TÜİK’in son verileri bir tablo çiziyor: Temmuz ayında sanayi üretimi %1,8 geriledi. Yıllık bazda artış var, ama aylık düşüş dikkat çekiyor.
Peki bu ne anlama geliyor?
- Bu bir “nefes alma molası” mı?
- Yoksa çarkların yavaşlamaya başladığının habercisi mi?
- Yıllık artışa bakıp kendimizi avutuyor muyuz, yoksa aylık gerilemede gizli bir kriz işareti mi var?
Sanayi, ekonominin motoru.
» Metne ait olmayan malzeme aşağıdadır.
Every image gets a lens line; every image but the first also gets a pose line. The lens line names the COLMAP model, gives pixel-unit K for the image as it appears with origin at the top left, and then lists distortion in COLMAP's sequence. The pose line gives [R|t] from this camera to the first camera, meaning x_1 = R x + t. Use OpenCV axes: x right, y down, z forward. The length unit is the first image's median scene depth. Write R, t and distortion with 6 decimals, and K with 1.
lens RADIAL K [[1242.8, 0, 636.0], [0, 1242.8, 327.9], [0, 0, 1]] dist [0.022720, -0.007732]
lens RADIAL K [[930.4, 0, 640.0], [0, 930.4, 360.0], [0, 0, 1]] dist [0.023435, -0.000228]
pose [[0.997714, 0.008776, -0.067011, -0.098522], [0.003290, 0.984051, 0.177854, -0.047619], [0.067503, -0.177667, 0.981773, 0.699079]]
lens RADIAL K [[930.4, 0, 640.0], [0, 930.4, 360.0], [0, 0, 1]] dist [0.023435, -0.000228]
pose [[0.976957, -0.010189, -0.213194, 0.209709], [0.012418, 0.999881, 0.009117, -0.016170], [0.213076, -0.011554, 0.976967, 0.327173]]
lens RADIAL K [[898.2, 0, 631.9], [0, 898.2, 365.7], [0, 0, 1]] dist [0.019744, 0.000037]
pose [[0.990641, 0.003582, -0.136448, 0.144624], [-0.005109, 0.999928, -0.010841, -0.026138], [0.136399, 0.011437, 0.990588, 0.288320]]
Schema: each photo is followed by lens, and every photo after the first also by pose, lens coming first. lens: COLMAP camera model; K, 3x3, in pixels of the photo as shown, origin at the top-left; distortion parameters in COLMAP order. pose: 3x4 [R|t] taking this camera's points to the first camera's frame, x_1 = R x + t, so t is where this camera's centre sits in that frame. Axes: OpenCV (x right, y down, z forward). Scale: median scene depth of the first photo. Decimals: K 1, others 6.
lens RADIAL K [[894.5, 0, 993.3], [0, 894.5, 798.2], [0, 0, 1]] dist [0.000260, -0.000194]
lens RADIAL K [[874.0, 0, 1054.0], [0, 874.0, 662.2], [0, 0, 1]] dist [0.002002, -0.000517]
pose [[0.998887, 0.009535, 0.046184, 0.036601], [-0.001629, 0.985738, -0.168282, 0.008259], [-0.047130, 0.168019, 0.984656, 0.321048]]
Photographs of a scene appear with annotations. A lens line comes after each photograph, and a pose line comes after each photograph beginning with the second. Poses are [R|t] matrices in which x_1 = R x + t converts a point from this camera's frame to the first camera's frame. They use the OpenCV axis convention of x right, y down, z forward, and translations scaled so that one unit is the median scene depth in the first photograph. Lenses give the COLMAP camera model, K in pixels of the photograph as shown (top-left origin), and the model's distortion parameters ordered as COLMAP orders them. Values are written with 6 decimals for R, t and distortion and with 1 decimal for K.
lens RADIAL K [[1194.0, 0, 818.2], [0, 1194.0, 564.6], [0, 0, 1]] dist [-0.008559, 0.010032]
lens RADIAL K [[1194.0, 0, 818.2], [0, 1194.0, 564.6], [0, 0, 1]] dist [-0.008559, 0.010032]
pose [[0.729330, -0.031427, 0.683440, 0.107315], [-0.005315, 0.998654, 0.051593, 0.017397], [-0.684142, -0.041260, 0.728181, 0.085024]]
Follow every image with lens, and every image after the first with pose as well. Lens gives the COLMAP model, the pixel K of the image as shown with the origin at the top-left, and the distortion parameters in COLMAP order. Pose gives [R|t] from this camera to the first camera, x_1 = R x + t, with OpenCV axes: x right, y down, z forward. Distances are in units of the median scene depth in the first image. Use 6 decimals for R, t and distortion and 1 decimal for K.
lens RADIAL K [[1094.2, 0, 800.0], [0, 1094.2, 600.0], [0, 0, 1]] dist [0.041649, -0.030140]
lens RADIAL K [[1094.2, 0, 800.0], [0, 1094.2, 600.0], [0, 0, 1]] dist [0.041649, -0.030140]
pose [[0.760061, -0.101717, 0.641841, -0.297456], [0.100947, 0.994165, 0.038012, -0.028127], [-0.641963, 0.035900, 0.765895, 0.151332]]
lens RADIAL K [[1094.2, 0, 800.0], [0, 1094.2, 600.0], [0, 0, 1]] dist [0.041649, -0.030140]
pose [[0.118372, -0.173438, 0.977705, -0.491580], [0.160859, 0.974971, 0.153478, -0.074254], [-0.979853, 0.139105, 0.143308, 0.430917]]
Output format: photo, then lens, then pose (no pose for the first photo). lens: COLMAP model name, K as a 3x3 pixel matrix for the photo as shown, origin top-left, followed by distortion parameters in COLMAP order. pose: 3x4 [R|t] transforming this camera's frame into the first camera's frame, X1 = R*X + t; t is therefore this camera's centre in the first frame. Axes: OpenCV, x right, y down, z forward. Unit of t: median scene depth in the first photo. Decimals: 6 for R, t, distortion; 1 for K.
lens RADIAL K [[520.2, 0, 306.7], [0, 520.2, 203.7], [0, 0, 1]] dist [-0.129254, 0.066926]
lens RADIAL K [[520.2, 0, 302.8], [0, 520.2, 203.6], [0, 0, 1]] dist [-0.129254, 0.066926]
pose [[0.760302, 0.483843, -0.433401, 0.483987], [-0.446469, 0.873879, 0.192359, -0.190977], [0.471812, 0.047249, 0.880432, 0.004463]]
Motor arada bir yavaşlarsa, bu normal mi sayılmalı, yoksa yakıtın azaldığına dair alarm mı kabul edilmeli?
Ama işin içine bir de siyaset giriyor. Ekonomideki bu veriler üzerine tartışılacağına, siyasetin kavgası öne çıkıyor:
- İktidar, verileri başarı hikâyesine dönüştürmeye çalışıyor.
- Muhalefet ise her gerilemeyi kriz ilan ediyor.
- Halk ise rakamların kavgasını değil, kendi sofrasındaki küçülmeyi görüyor.
Belki de asıl mesele şu:
Ekonomi, büyüme rakamlarıyla mı ölçülmeli, yoksa üretim çarklarının gerçekten halkın refahına katkısıyla mı?
Çünkü rakamlar büyürken sofradaki ekmek küçülüyorsa, o zaman sanayi verileri gerçeği mi yansıtıyor, yoksa sadece bir tabloyu mı süslüyor?
Ve siyasetin kavgası bu tabloyu daha da bulanıklaştırıyor. Veriler artık ekonomi gerçeğini değil, siyasi kutuplaşmanın yeni cephesini gösteriyor.